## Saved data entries
▼
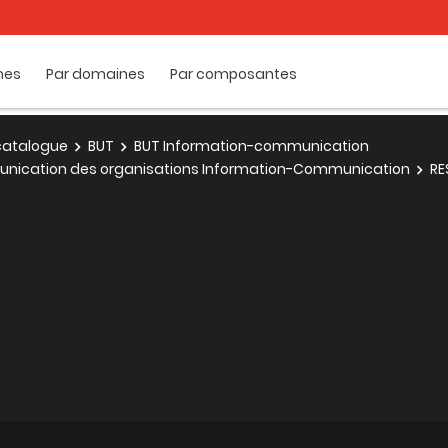
mes
Par domaines
Par composantes
e catalogue
BUT
BUT Information-communication
munication des organisations Information-Communication
RE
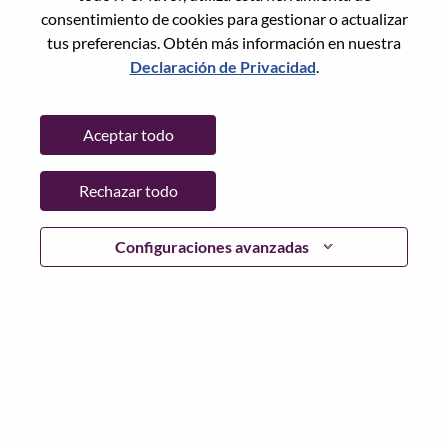
(
Restablecer
)
consentimiento de cookies para gestionar o actualizar
tus preferencias. Obtén más información en nuestra
Declaración de Privacidad
.
Advisory DC-DC Engineer I
Ingeniería de hardware
Aceptar todo
India, Karnataka, BANGALORE
N.º de solicitud: WD00103222
Publicado 07-Aug-2026
Rechazar todo
Postularse
Comp
Configuraciones avanzadas
Services Account Manager
Tecnología de la información
India, Haryana, Gurgaon
N.º de solicitud: WD00103254
Publicado 07-Aug-2026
▲
## TASK REQUIREMENTS
Output all the records, word for word, with no pictures in the copy.

## FINAL ANSWER
mes
Par domaines
Par composantes
e catalogue
BUT
BUT Information-communication
munication des organisations Information-Communication
RE
(
Restablecer
)
consentimiento de cookies para gestionar o actualizar
tus preferencias. Obtén más información en nuestra
Declaración de Privacidad
.
Advisory DC-DC Engineer I
Ingeniería de hardware
Aceptar todo
India, Karnataka, BANGALORE
N.º de solicitud: WD00103222
Publicado 07-Aug-2026
Rechazar todo
Postularse
Comp
Configuraciones avanzadas
Services Account Manager
Tecnología de la información
India, Haryana, Gurgaon
N.º de solicitud: WD00103254
Publicado 07-Aug-2026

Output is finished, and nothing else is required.